Figure 6

Clone c1 competes with AP65-HA for binding. Part A (panel A1) is an immunoblot of a ligand assay of MS-74 VECs pretreated with c1 recombinant protein for 30 min at RT followed by the addition of trichomonad lysate containing AP65-HA and incubated for 1 h. After SDS-PAGE using 8% acrylamide gels and immunoblotting, membranes were probed with anti-HA mAb to detect bound AP65-HA. Purified rabbit anti-AP65 polyclonal IgG (Figure 4) was used to detect c1. Lane 1 is control detergent lysate of T016 isolate expressing AP65-HA showing wild type AP65 (lower band) and the episomally-expressed fusion AP65-HA (upper band). Lane 2 is control VECs without pretreatment with c1. Lanes 3 and 4 are VECs pretreated with 1 μg and 10 μg of c1, respectively.

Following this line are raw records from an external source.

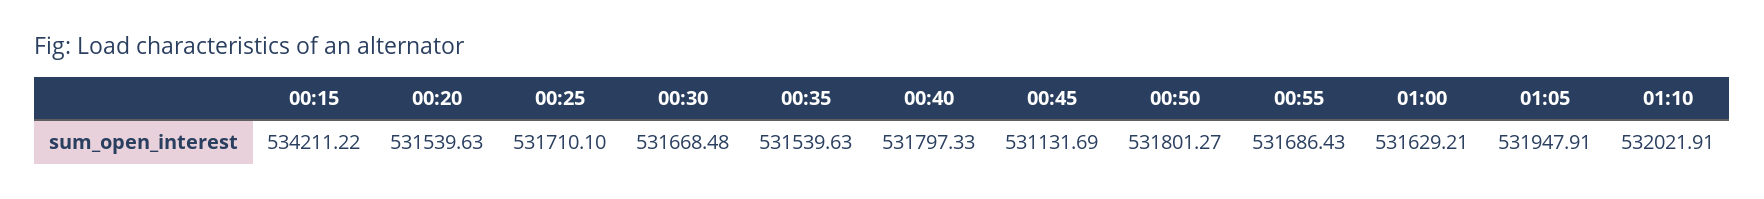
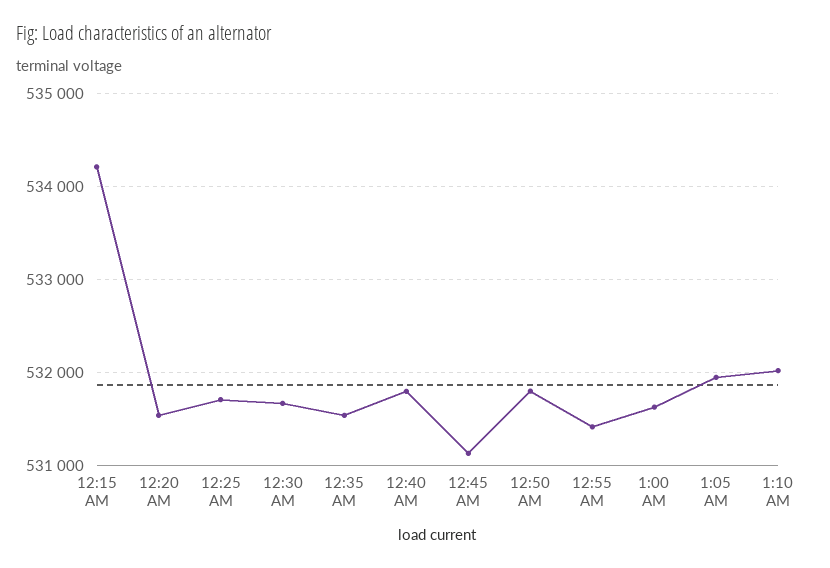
00:55: 531686.43 -> 531400

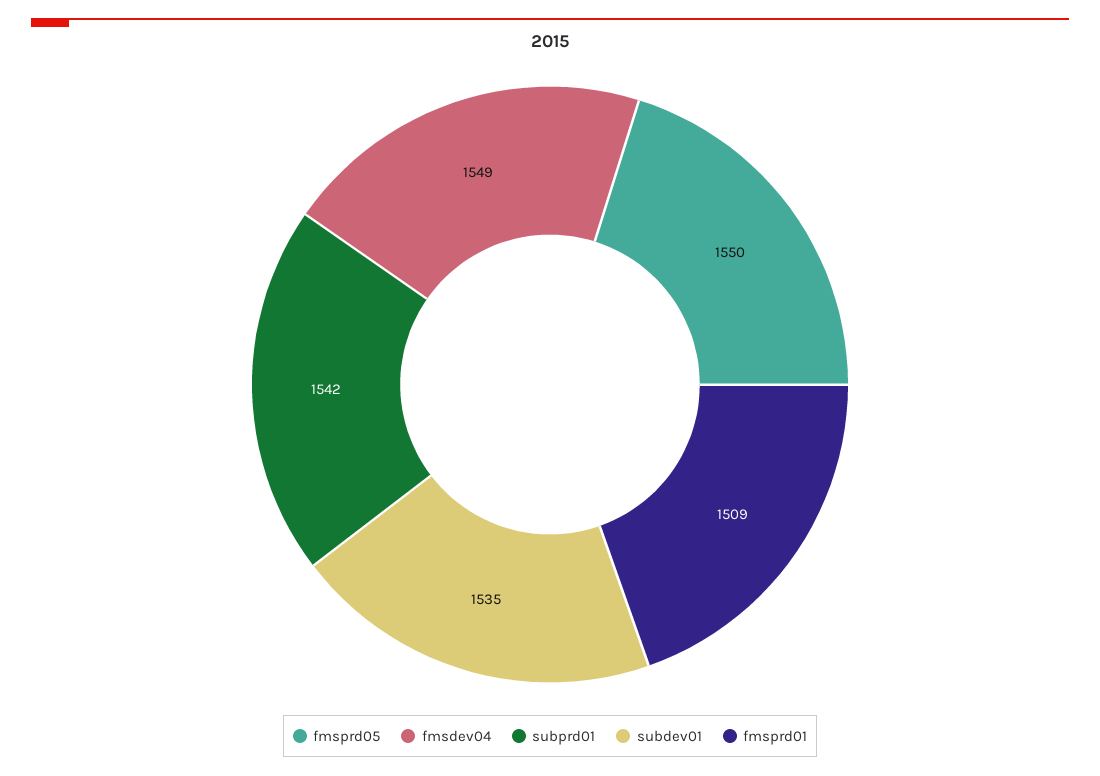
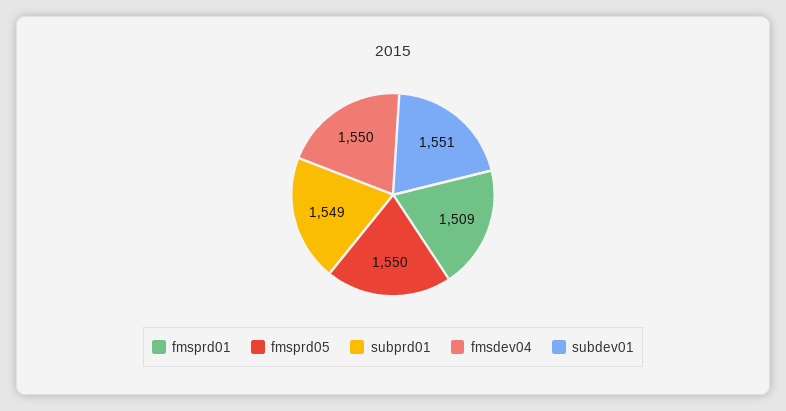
fmsdev04: 1549 -> 1550
subprd01: 1542 -> 1549
subdev01: 1535 -> 1551

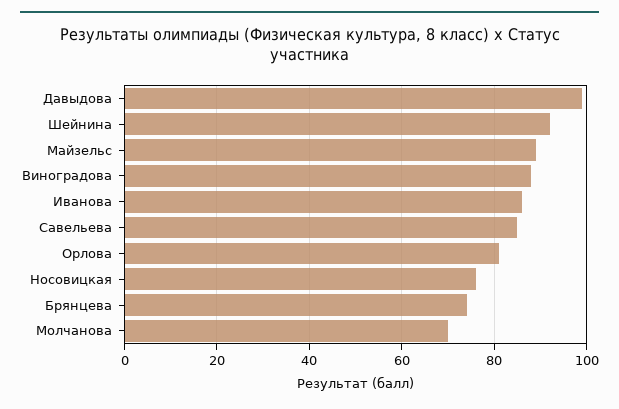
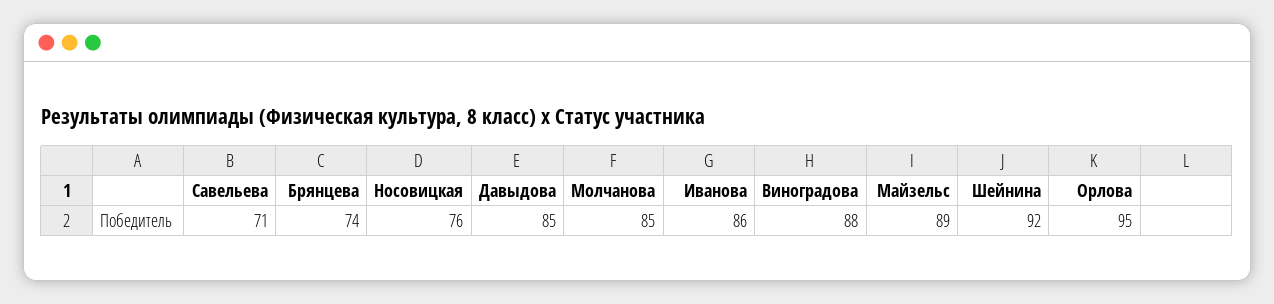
Давыдова: 100 -> 85
Савельева: 85 -> 71
Орлова: 80 -> 95
Молчанова: 70 -> 85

There is visible inhibition of binding of AP65-HA by pretreatment with 10 μg c1. Panel A2 is an immunoblot to detect clone c1 from the same experiment of A1 to show the binding of the recombinant clone c1 to VECs. Part B is a densitometric scan of the AP65-HA immunoblot bands from part A1 to visually present quantitatively the relative percentage of bound AP65-HA. Error bars indicate standard deviations. Competition with 10 μg was significant (p < 0.05). Panel C1 is an immunoblot of a ligand assay of pretreated T. vaginalis with c1 recombinant protein and handled identically as in part A. Trichomonads were incubated with 1 μg (lane 2) and 10 μg (lane 3) clone c1 before adding extract with AP65-HA. Lane 1 is untreated, control trichomonads without c1 addition. After SDS-PAGE and immunoblotting, AP65-HA was detected with mAb to HA. Panel C2 detects clone c1 bound to parasites as in A2.